> Extract to read:
= Beginning of Section =
Besides the obvious reasons for expressing thanksgiving motivated by a sense of deep gratitude I was reminded of God’s faithfulness through the years. Specifically, my birthday gift to Joy was a slide presentation of her 60 years (550 pictures them to be exact). Starting with a picture of her mother (when she was 18) followed by a picture of her dad as a young man and then their wedding, the slide presentation reviewed Joy’s life from a newborn until a few days ago.

Looking at the pictures made it clear again of God’s gracious blessings on her and our lives. It reminded me of the gift of memory and specific memories. At every stage in life God’s presence was clear, at least when looking back on things.

The Psychology of Gratitude (Robert Emmons) is the premier ‘scientific’ study on the role and benefits of gratitude. Gratitude, the author says as a result of many studies, leads away from criticism, cynicism, despondency, and depression. It leads toward a sense of thanksgiving, fulfillment, appreciation, and the capacity to be present. But the Scripture made this clear many years ago!
= End of Section =
> Your instructions:
Reproduce, word for word, the stretch of the reflection on gratitude from "Looking at the" through "back on things.".

> Entries supplied:
= Beginning of Section =
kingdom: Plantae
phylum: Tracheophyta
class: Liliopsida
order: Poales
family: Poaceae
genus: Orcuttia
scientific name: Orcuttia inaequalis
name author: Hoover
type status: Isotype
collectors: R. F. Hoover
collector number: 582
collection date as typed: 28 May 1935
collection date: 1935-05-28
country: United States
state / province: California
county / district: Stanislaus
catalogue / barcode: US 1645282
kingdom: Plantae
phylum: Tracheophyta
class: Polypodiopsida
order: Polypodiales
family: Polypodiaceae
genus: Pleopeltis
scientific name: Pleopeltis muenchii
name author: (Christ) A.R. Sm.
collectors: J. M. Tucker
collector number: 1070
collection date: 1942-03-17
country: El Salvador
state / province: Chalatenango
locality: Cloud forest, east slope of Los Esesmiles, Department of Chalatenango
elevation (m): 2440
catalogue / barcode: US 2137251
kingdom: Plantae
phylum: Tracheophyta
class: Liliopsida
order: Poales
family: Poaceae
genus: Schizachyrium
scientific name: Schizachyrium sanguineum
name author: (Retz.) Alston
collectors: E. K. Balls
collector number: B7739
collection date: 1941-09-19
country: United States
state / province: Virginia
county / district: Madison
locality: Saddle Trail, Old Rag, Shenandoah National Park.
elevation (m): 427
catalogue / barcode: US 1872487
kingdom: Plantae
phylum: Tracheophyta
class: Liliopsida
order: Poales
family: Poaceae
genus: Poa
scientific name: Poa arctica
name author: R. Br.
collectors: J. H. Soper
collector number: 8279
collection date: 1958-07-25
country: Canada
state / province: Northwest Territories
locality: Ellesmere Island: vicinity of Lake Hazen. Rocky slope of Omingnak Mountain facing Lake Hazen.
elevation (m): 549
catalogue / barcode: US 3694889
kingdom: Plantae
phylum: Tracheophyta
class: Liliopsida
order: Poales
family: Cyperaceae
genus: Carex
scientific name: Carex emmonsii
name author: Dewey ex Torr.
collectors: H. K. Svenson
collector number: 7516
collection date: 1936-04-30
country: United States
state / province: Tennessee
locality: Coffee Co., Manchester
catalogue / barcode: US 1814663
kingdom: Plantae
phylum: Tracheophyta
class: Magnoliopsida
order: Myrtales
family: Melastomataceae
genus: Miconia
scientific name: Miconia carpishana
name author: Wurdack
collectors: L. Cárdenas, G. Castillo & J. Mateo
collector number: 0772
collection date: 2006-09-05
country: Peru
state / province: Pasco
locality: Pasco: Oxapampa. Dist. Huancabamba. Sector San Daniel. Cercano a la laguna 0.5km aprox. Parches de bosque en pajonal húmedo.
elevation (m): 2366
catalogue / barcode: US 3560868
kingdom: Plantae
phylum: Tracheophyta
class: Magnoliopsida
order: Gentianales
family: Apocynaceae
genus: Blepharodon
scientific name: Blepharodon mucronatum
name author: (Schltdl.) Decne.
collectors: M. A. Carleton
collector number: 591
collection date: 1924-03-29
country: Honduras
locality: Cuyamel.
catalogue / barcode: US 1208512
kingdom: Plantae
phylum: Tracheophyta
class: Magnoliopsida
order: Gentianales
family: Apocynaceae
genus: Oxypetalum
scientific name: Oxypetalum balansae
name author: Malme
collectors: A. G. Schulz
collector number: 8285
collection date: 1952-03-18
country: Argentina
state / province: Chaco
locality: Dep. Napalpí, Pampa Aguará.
= End of Section =
> Solution below:
Looking at the pictures made it clear again of God’s gracious blessings on her and our lives. It reminded me of the gift of memory and specific memories. At every stage in life God’s presence was clear, at least when looking back on things.